◆ EXCERPTED PASSAGE:

BEGIN

He: Has that “Good Ole’ Boy” look to him. Goatee and all. Probably weighs around 290lbs and sports a few tatoos. Bet he never finished high school either.

She: looks like she swung around the pole over at Lemans Venus a few times before she hit 34 and wiggled her way into the “mortgage business”.

Typical Mortgage Broker Trash like you commonly see here in FL.

Sad story, really.

..

 
 
Comment by aladinsane
2007-11-05 13:32:37

Hello Walls (hello, hello)

You’re hemoraging CEOs again, today

Don’t you miss making money

Since liquidity up and went away?

And i’ll bet you dread to spend another loanly night with no equity

But loanly Wall Street, i’ll keep you company

Hello window, (hello, hello)

Well, I see that you’re still here

Aren’t you loanly,

Since Honesty appeared?

Well look here, is that a Trillion Dolllars dropped?, sounds like pain

Now don’t you try and tell me that it’s rain

Liquidity went away and left us, all because of loans that panned

Guess we’ll have to get along without it, if we can

Hello ceiling (hello, hello)

I’m gonna stare at you a while

You know I can’t sleep

So it’ll be a bear market for quite a while

We gotta all stick together or else i’ll lose my mind

I gotta feelin’ things will go our way, for a long, long time

(hello, hello Wall)

END

◆ THE TASK: In the comment thread excerpt, what reason does the song parody give for liquidity going away? Answer in one to three sentences. None of the data is needed.

◆ ITEMS:
BEGIN

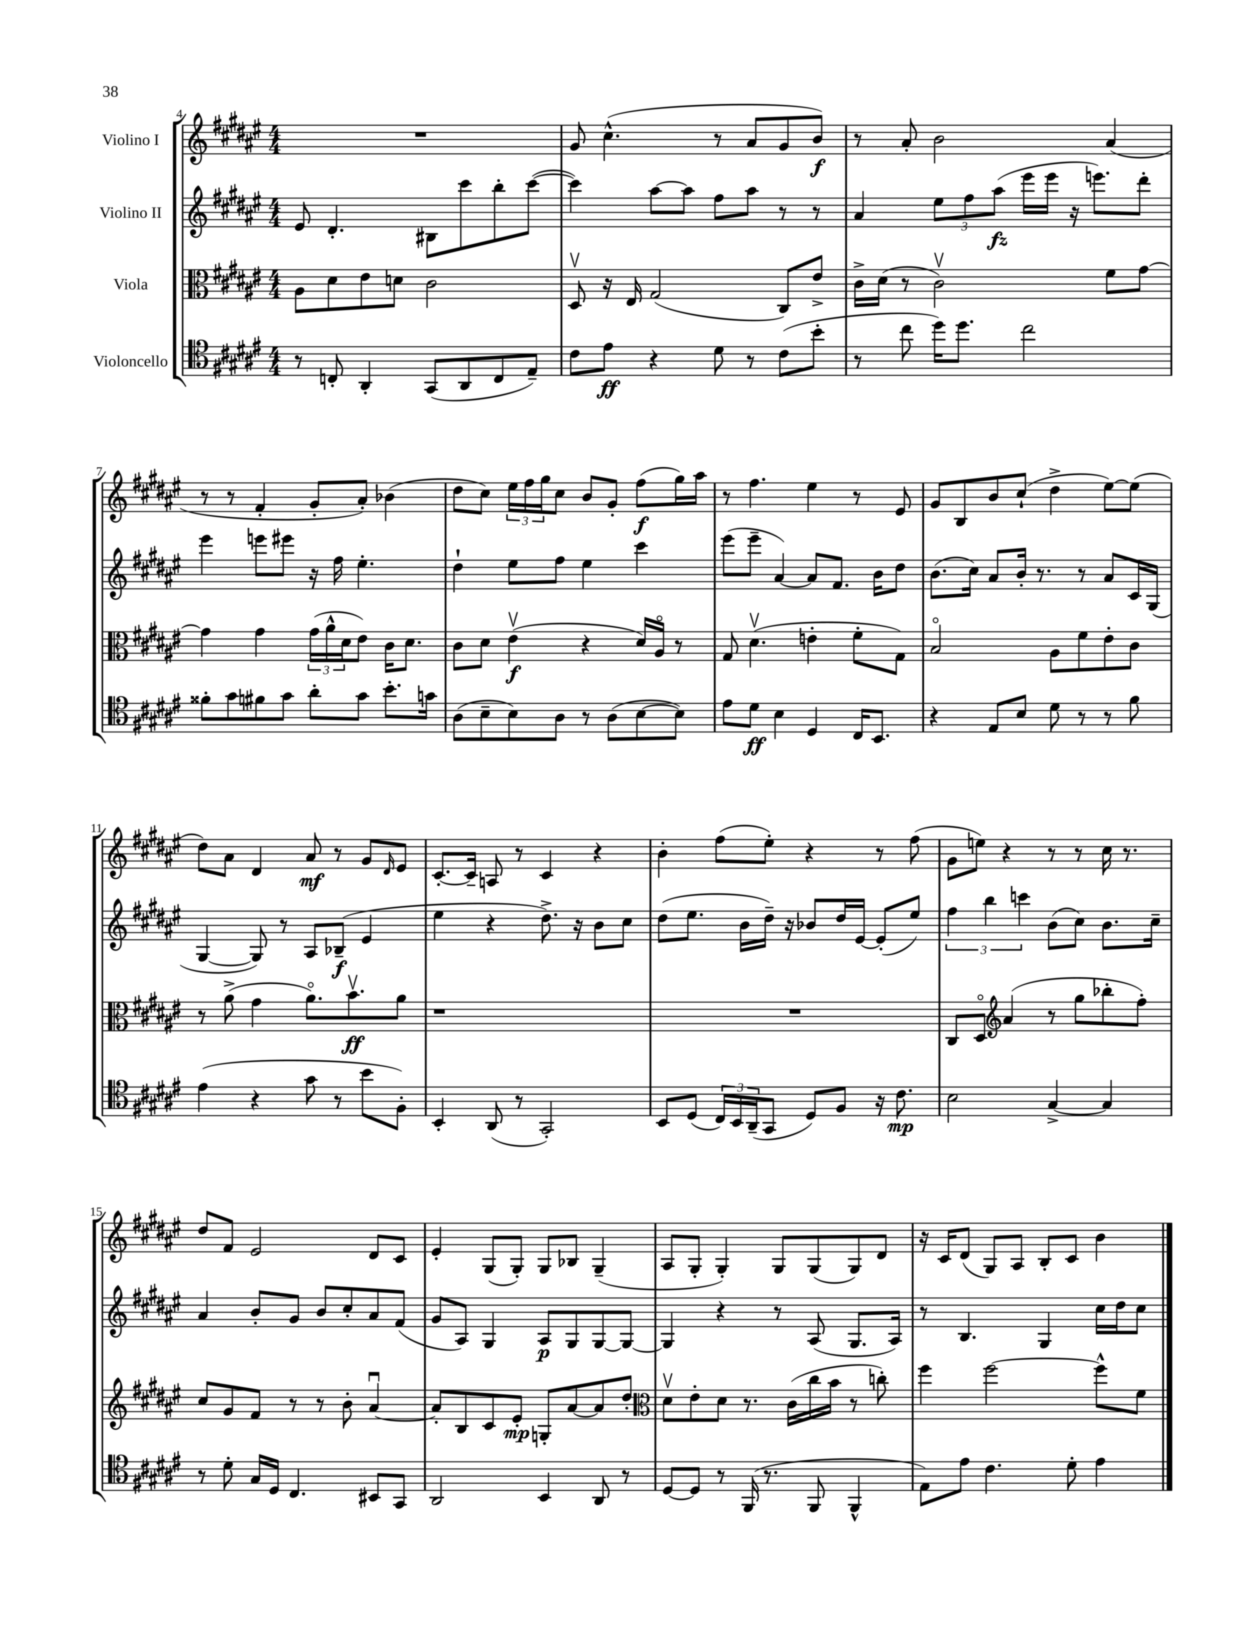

**kern	**kern	**kern	**kern
*staff4	*staff3	*staff2	*staff1
*clefC4	*clefC3	*clefG2	*clefG2
*k[f#c#g#d#a#e#]	*k[f#c#g#d#a#e#]	*k[f#c#g#d#a#e#]	*k[f#c#g#d#a#e#]
*M4/4	*M4/4	*M4/4	*M4/4
8r	8A#	8e#	1r
8C'	8d#	4.d#'	.
4AA#'	8e#	.	.
.	8d	.	.
(8GG#	2c#	8B#	.
8AA#	.	8ccc#	.
8C	.	8bb'	.
8E#~)	.	([8ccc#	.
=	=	=	=
8c#	8D#v	4ccc#])	8g#
8e#	16r	.	(4.cc#^^
.	16E#	.	.
4r	(2G#	[8aa#	.
.	.	8aa#]	.
8d#	.	8ff#	8r
8r	.	8aa#	8a#
(8c#	8C#)	8r	8g#
8b'	8e#^	8r	8b)
=	=	=	=
8r	16c#^	4a#	8r
.	(16d#	.	.
8cc#	8r	.	8a#'
16dd#)	2c#v)	12ee#	2b
8.dd#	.	.	.
.	.	12ff#	.
.	.	(12aa#	.
2cc#	.	16eee#	.
.	.	16eee#	.
.	.	16r	.
.	.	8.eee)	.
.	8f#	.	(4a#
.	[8g#	8ddd#'	.
=	=	=	=
8f##'	4g#]	4eee#	8r
8g#	.	.	8r
8f#	4g#	8eee	4f#'
8g#	.	8eee#	.
8a#'	(24g#	16r	8g#'
.	24a#^^	.	.
.	.	16ff#	.
.	24d#	.	.
8g#	8e#)	4.ee#'	8a#')
8.b'	16c#	.	(4b-
.	8.d#	.	.
16g	.	.	.
=	=	=	=
(8A#	8c#	4dd#`	8dd#
8B~	8d#	.	8cc#)
8B)	(4e#v	8ee#	24ee#
.	.	.	24ff#
.	.	.	24gg#
8A#	.	8ff#	8cc#
8r	4r	4ee#	8b
(8A#	.	.	8g#'
[8B	16d#)	4ccc#	(8ff#
.	16A#o	.	.
8B])	8r	.	16gg#)
.	.	.	16aa#
=	=	=	=
8e#	8G#	(8eee#	8r
8d#	(4.d#v	8eee#~	4.ff#
4B	.	[4a#)	.
4D#	4e'	8a#]	4ee#
.	.	8.f#	.
16C#	8f#'	.	8r
8.BB	.	16b	.
.	8G#)	8dd#	8e#
=	=	=	=
4r	2Bo	(8.b	8g#
.	.	.	8B
.	.	16cc#)	.
8E#	.	8a#	8b
8B	.	16b'	(8cc#`
.	.	8.r	.
8d#	8A#	.	4dd#^
8r	8f#	8r	.
8r	8e#'	8a#	[8ee#)
8f#	8c#	16c#	(8ee#]
.	.	(16G#	.
=	=	=	=
(4e#	8r	[4G#	8dd#)
.	(8a#^	.	8a#
4r	4g#	8G#])	4d#
.	.	8r	.
8g#	8.a#o)	8A#	8a#
8r	.	(8B-~	8r
.	8.bv	.	.
8b	.	4e#	8g#
.	.	.	16qqd#
8F#')	8a#	.	8e#
=	=	=	=
4BB'	1r	4ee#	[8.c#'
.	.	.	16c#~]
(8AA#	.	4r	8A
8r	.	.	8r
2GG#')	.	8.dd#^)	4c#
.	.	16r	.
.	.	8b	4r
.	.	8cc#	.
=	=	=	=
8BB	1r	(8dd#	4b'
(8D#	.	8.ee#	.
24C#)	.	.	(8ff#
24BB	.	.	.
.	.	16b	.
(24AA#~	.	.	.
8GG#	.	16dd#~)	8ee#')
.	.	16r	.
8D#)	.	8b-	4r
8F#	.	16dd#	.
.	.	[16e#	.
16r	.	(8e#']	8r
8.c#	.	.	.
.	.	8ee#)	(8ff#
=	=	=	=
2B	8C#	6ff#	8g#
.	8D#o	.	8ee)
.	.	6bb	.
*	*clefG2	*	*
.	(4a#	.	4r
.	.	6ccc	.
[4G#^	8r	(8b	8r
.	8gg#	8cc#)	8r
4G#]	8bb-'	8.b	16cc#
.	.	.	8.r
.	8ff#')	.	.
.	.	16cc#~	.
=	=	=	=
8r	8cc#	4a#	8dd#
8d#'	8g#	.	8f#
16G#	8f#	8b'	2e#
16D#	.	.	.
4.C#	8r	8g#	.
.	8r	8b	.
.	8b'	8cc#'	.
8BB#	[4a#u	8a#	8d#
8GG#	.	(8f#	8c#
=	=	=	=
2AA#	8a#']	8g#	4e#'
.	8B	8A#)	.
.	8c#	4G#	(8G#
.	8e#'	.	8G#')
4BB	8G'	8A#	8G#
.	[8a#	8G#	8B-
8AA#	8a#]	[8G#	(4G#~
8r	8dd#'	8G#_	.
=	=	=	=
*	*clefC3	*	*
[8D#	8d#v	4G#]	8A#
8D#]	8e#'	.	8G#'
8r	8d#	4r	4G#')
(16FF#	8.r	.	.
8.r	.	.	.
.	.	8r	8G#
.	(16c#	.	.
8FF#	16cc#	(8A#	(8G#
.	16b	.	.
4FF#^^	8r	8.G#	8G#)
.	8cc')	.	8d#
.	.	16A#)	.
=	=	=	=
8E#)	4ff#	8r	16r
.	.	.	16c#
8e#	.	4.B	(8d#
4.c#	[2ff#	.	8G#)
.	.	.	8A#
.	.	4G#	8B'
8d#'	.	.	8c#
4e#	8ff#^^]	16cc#	4b
.	.	16dd#	.
.	8f#	8cc#	.
==	==	==	==
*-	*-	*-	*-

END

◆ EXERCISE RESULT: The song parody says liquidity went away and left everyone "all because of loans that panned." It adds that they'll have to get along without it, if they can.